The Federal Office of Housing Enterprise released its statistics on the prices of homes nationwide. The report is a month by month and broken down by the nine national census districts. The data is based on the purchase prices of houses backed by Fannie Mae or Freddie Mac. So they have pretty complete underlying data to build their analysis. The current report shows statistics up until the end of November 2008, so prices are probably lower now than the report reflects. They note that prices nationwide have dropped 8.7% in the year preceding the report, and were down 1.8% in the last 30 days.
Pricing softness differs from region to region with the Western District weakest and the MountainWest region strongest. Read the report here.
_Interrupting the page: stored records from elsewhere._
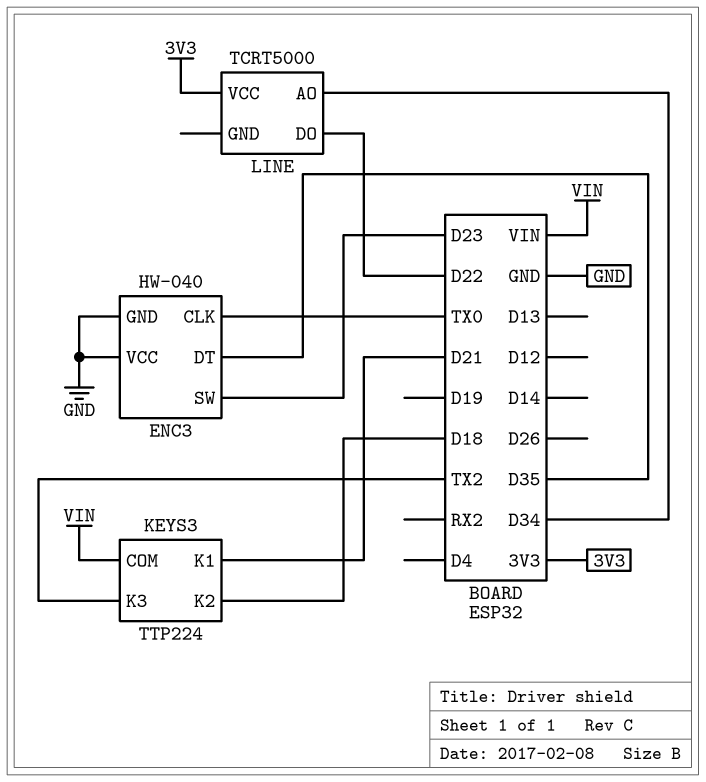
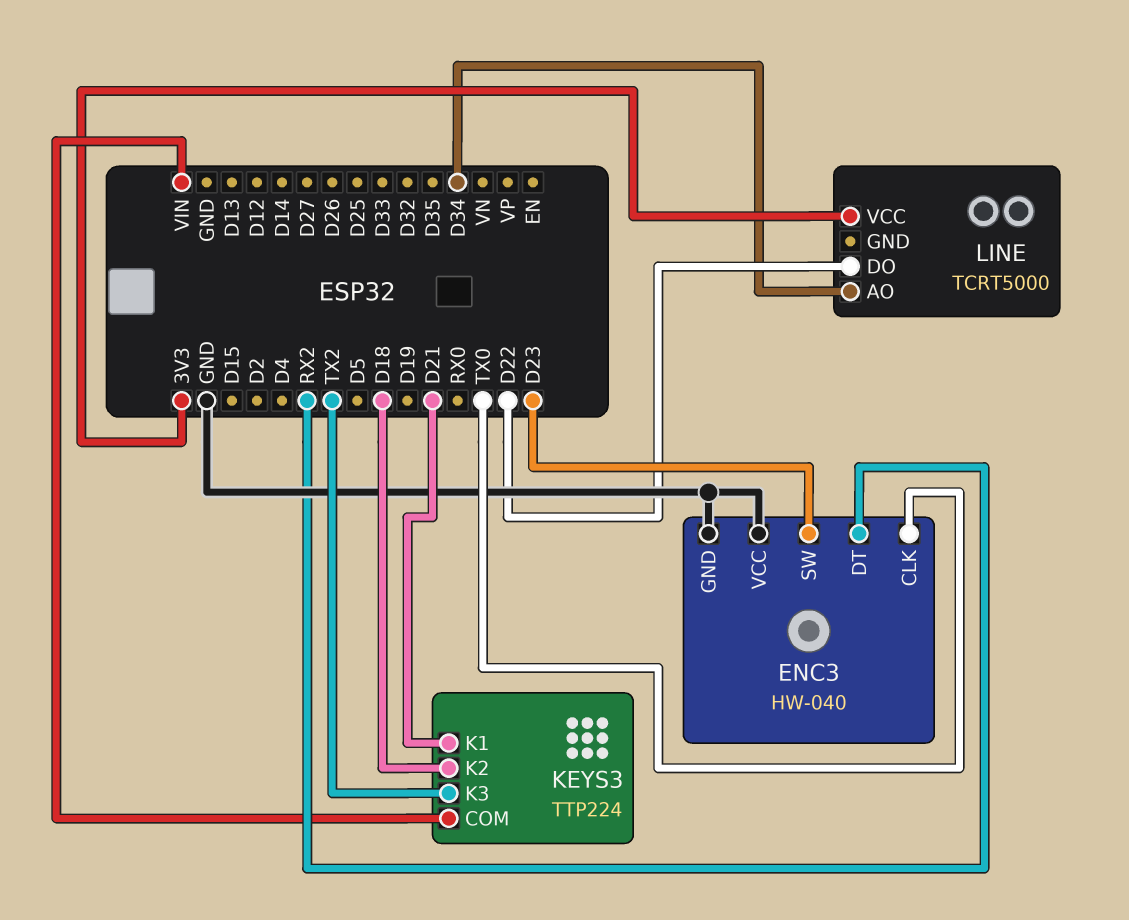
ENC3 pin DT: D35 -> RX2

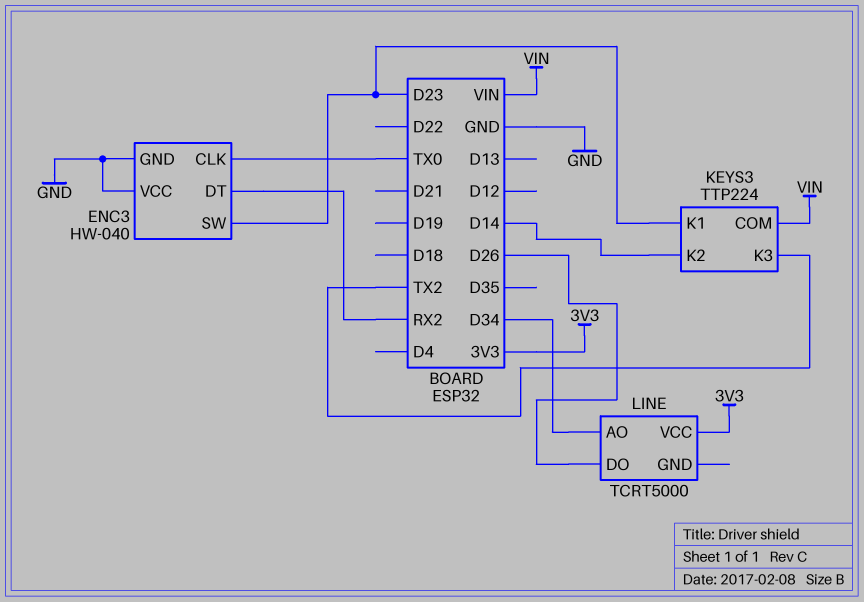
KEYS3 pin K1: D21 -> D23
KEYS3 pin K2: D18 -> D14
LINE pin DO: D22 -> D26

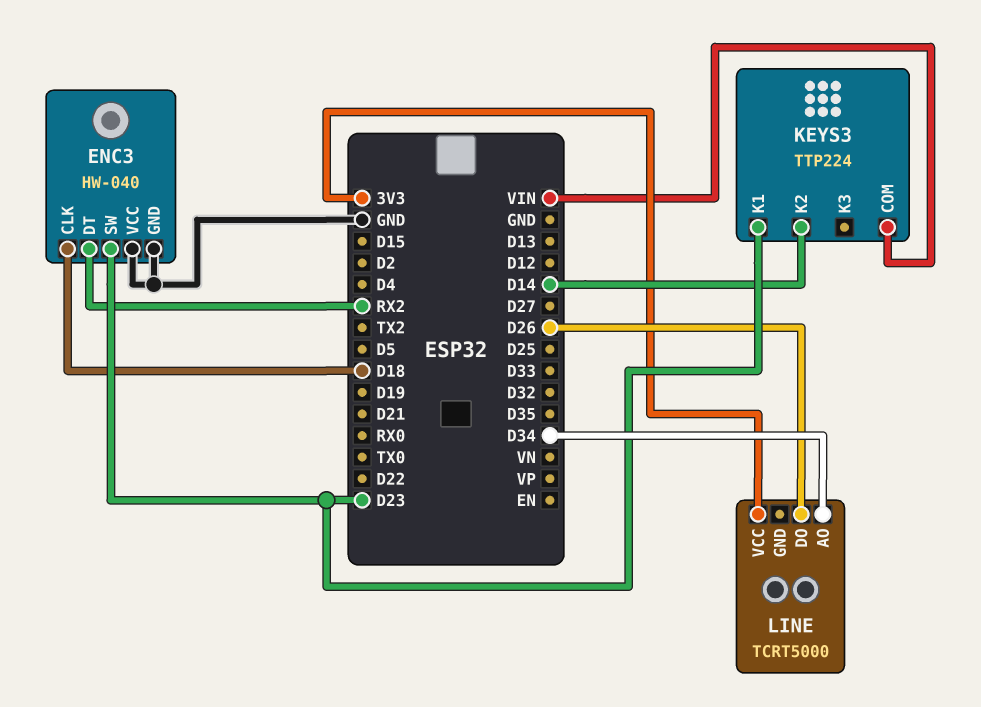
ENC3 pin CLK: TX0 -> D18
KEYS3 pin K3: TX2 -> none

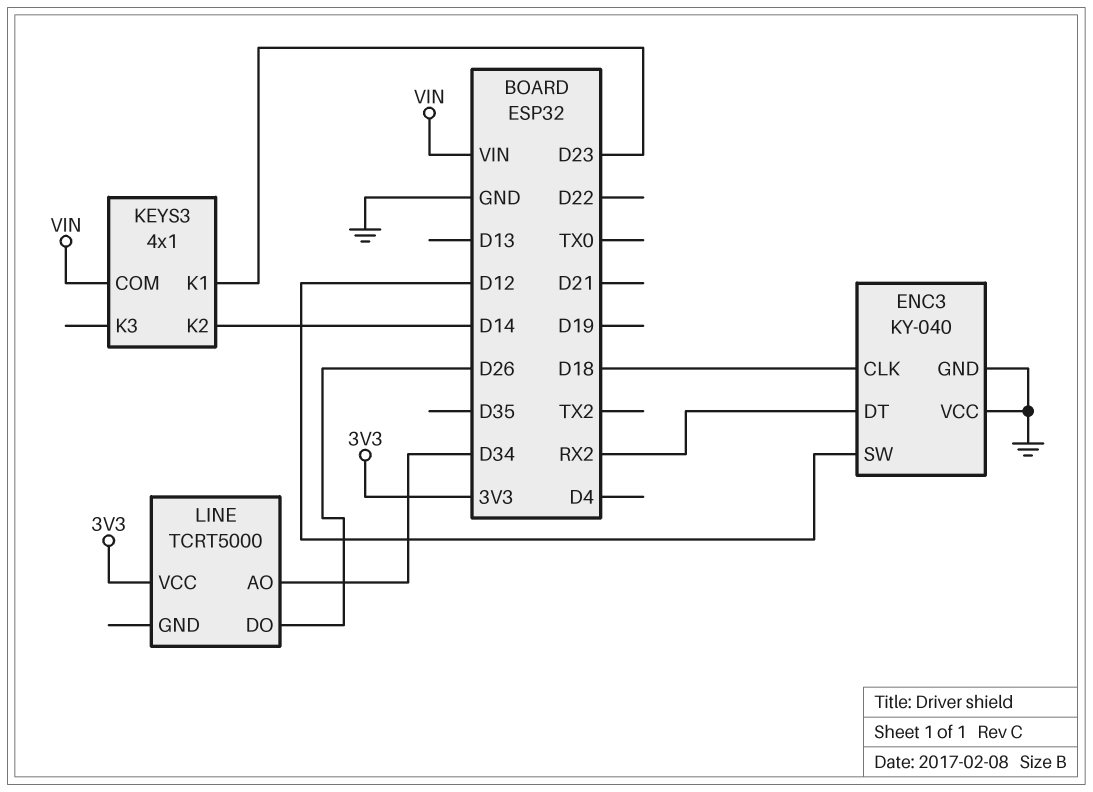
ENC3: HW-040 -> KY-040
ENC3 pin SW: D23 -> D12
KEYS3: TTP224 -> 4x1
Overall, while the market is weak and prices soft, it is important to realize that housing has not become worthless, its just returned to the value it held in 2005. So don’t panic. Back then those prices seemed amazingly high, and historically they still are.
Get Your Liar’s Loan Done before 2010
In the recent mortgage and housing boom, significant percentages of home loans were originated by independent brokers. As salespeople their interests didn’t always align with the interest of the lender or the borrower. In many cases the drive to “get the loan done”, and the multithousand dollar commissions for doing so influenced brokers and their clients to stretch the truth to qualify. Lenders were just as anxious to create loans they could package and sell. Since the loan was being sold off to an invisible investor, the risk would soon leave the lenders books. Overall it created a tremendous incentive to cheat in ways large and small to get the loans written and placed.
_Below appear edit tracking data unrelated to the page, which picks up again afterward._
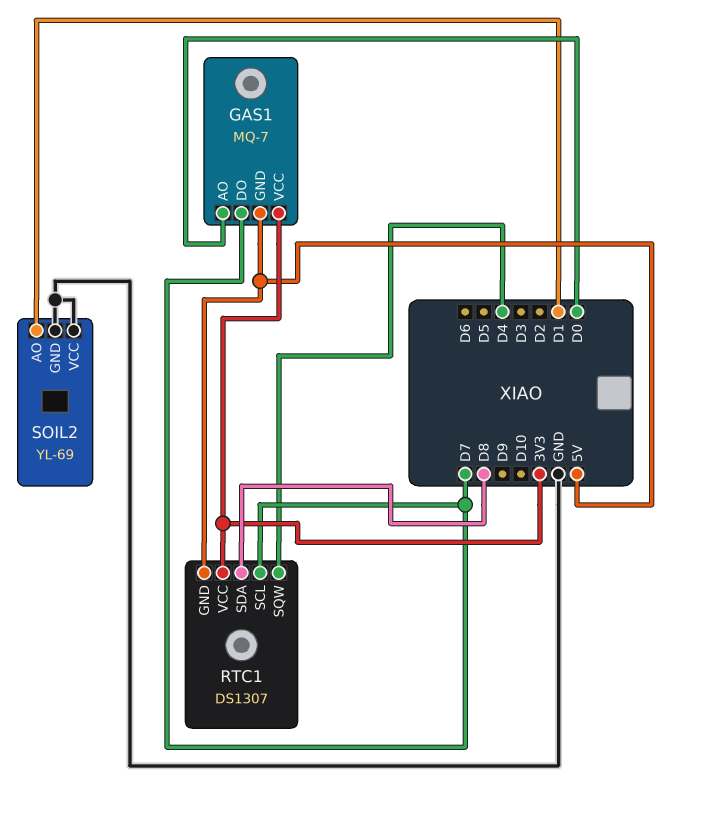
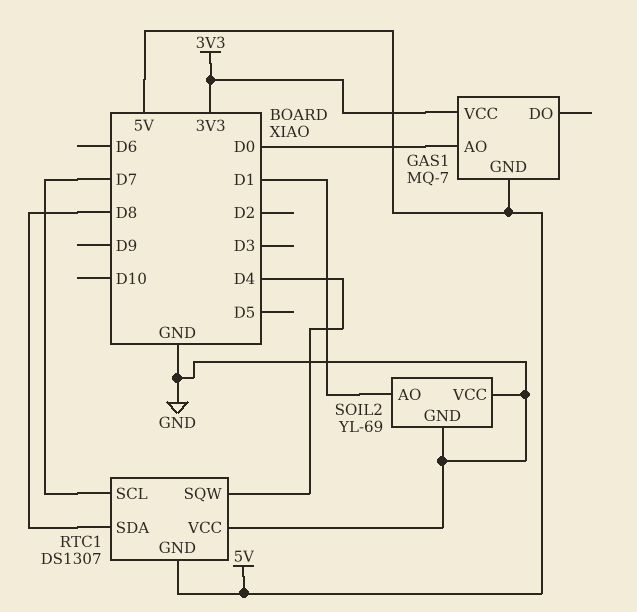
GAS1 pin DO: D7 -> none
RTC1 pin VCC: 3V3 -> GND

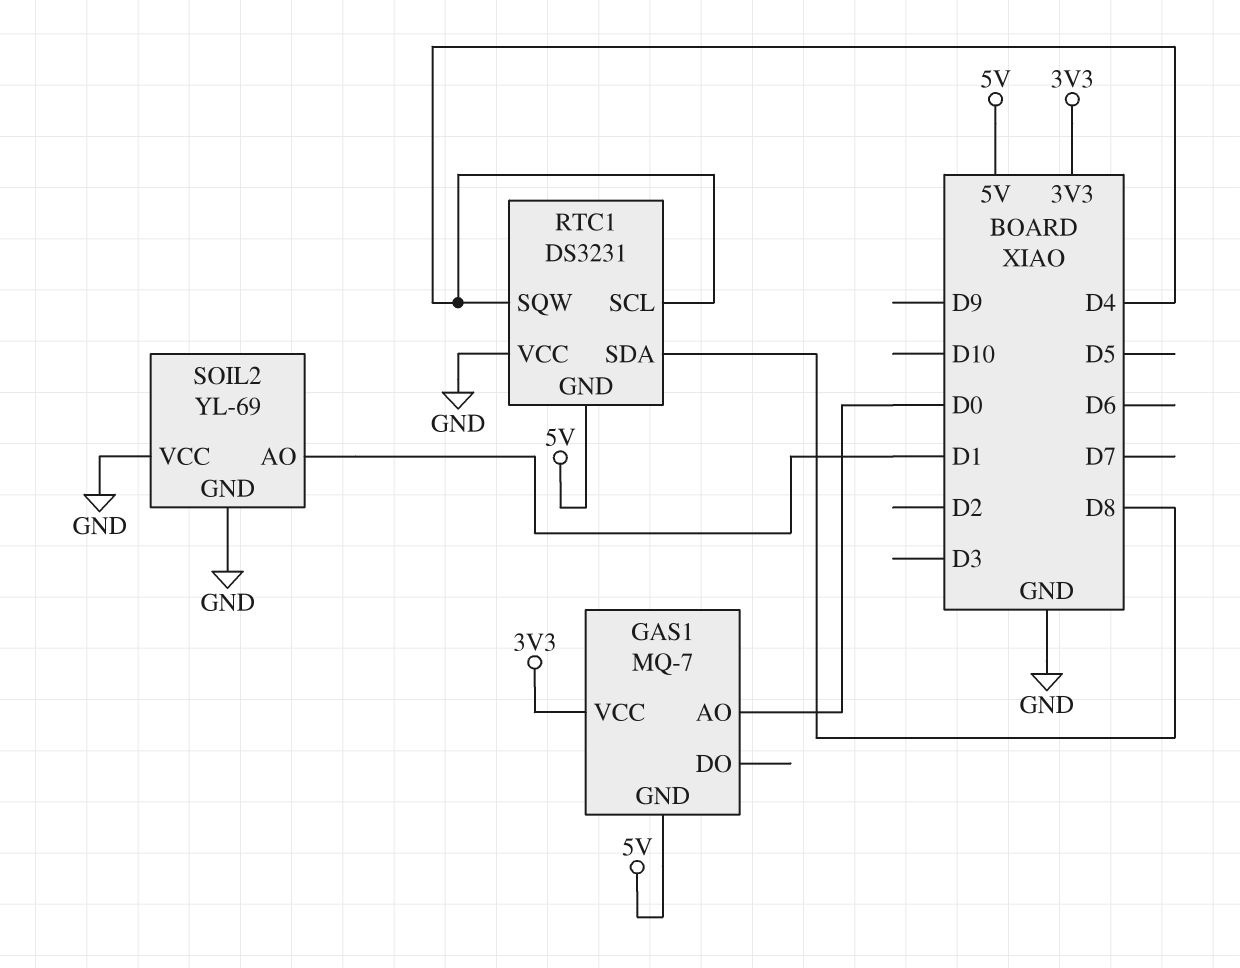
RTC1: DS1307 -> DS3231
RTC1 pin SCL: D7 -> D4

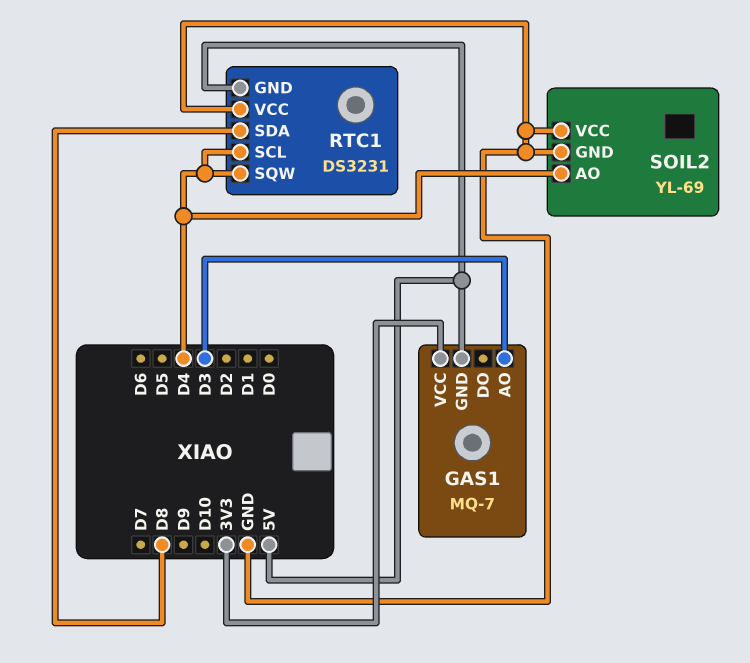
GAS1 pin AO: D0 -> D3
SOIL2 pin AO: D1 -> D4

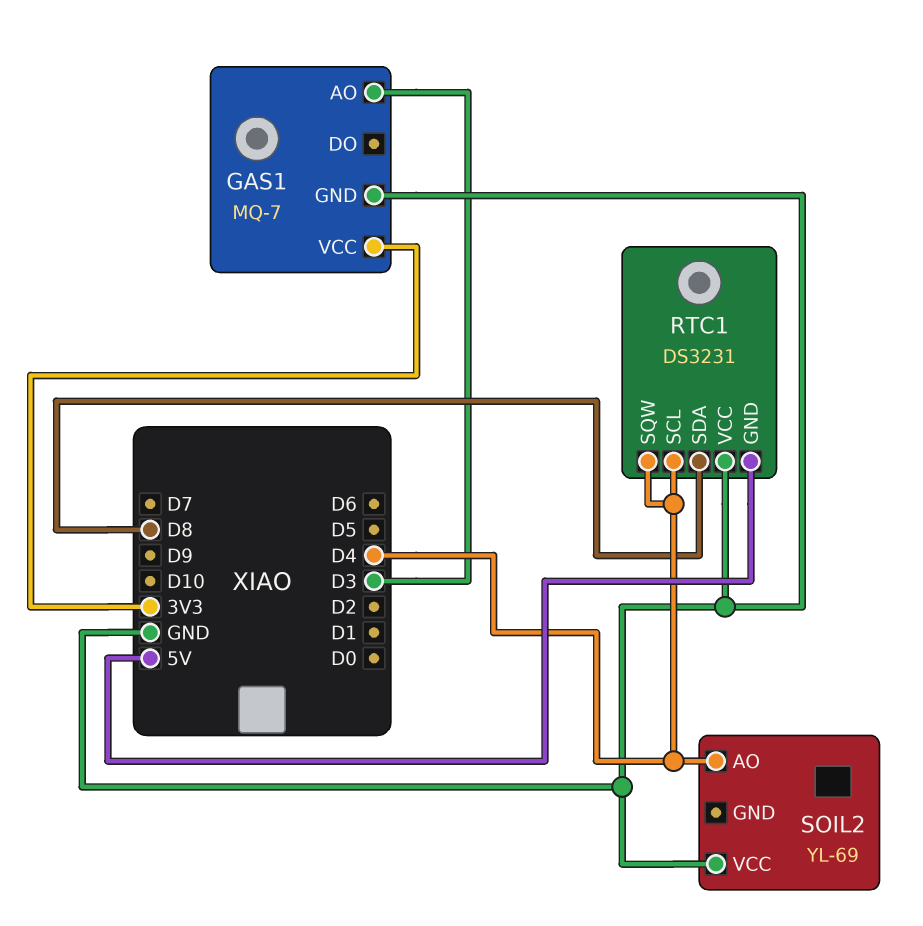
GAS1 pin GND: 5V -> GND
SOIL2 pin GND: GND -> none

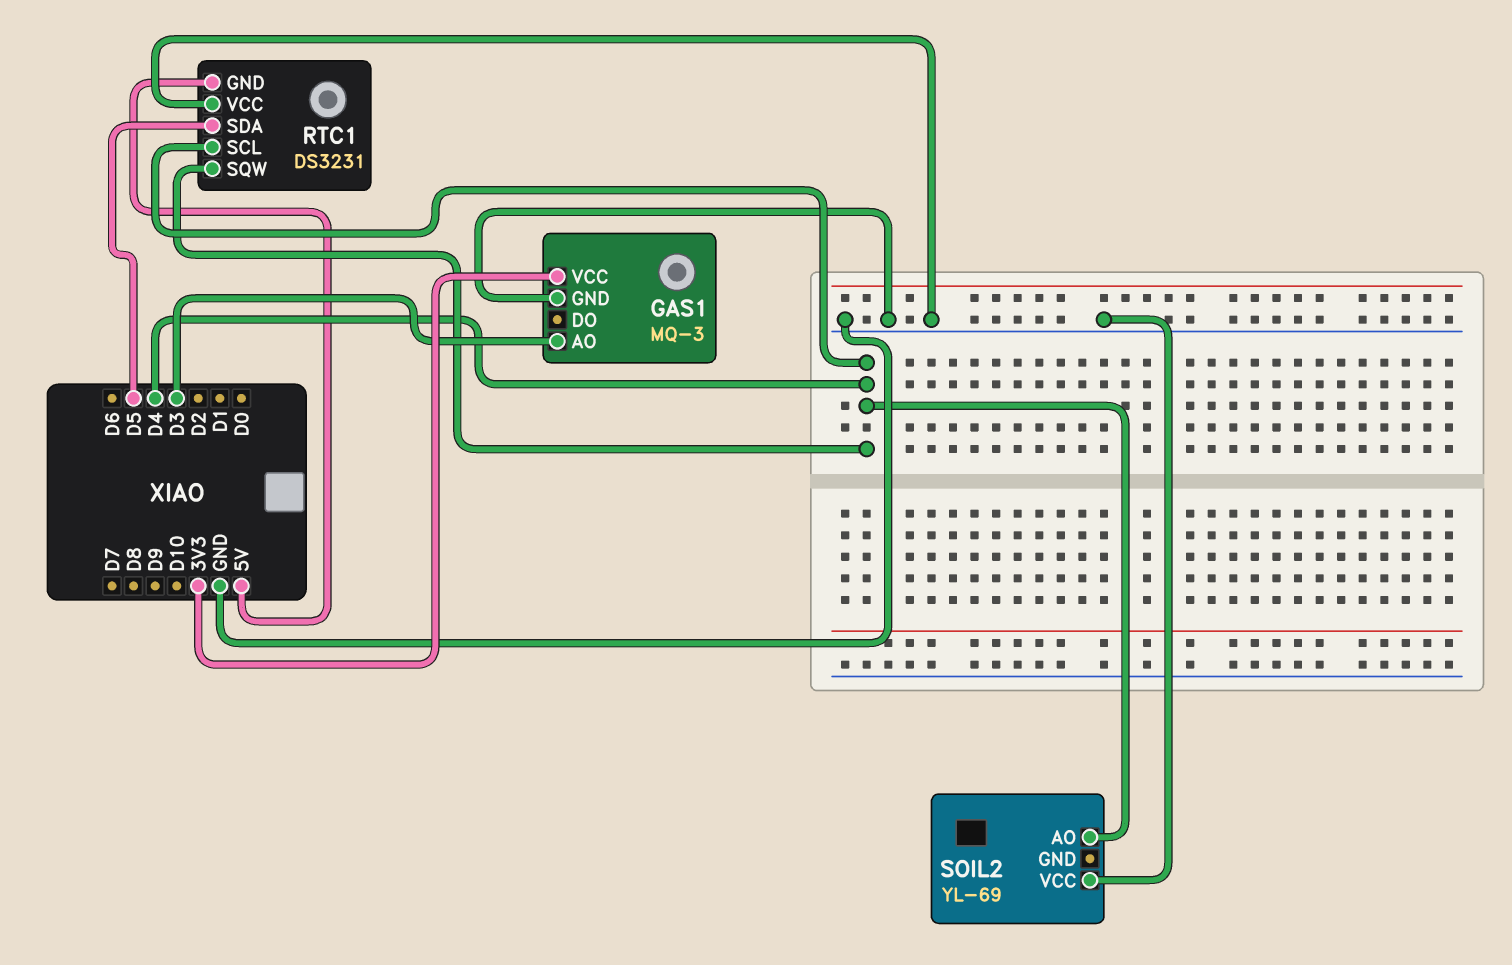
GAS1: MQ-7 -> MQ-3
RTC1 pin SDA: D8 -> D5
Unfortunately, it is very difficult to underwrite for fraud. The rating agencies judging the quality of the bonds based on these mortgages could easily understand the likelihood of default in a standard marketplace, they didn’t account for the weakness and deceptiveness of the underlying data. Unfortunately there has been no easy way to easily identify trends of loan failures and tie them back to individual participants in the system. Next year that will change. Starting in January 2010 the Office of Federal Housing Enterprise is requiring a system where every participant in the loan origination process will be assigned an id number, and those numbers will be attached to the loan. Once in place the system will allow regulators to look at the aggregate loan performance of any appraiser, broker, banker and identify those whose loans are statistically bad, fraudulent or under-performing.
When combined with more stringent standards for borrowers to prove their actual incomes, the new standards should grind much of the fraud out of the origination process. So if you are gonna cheat, get it over with now.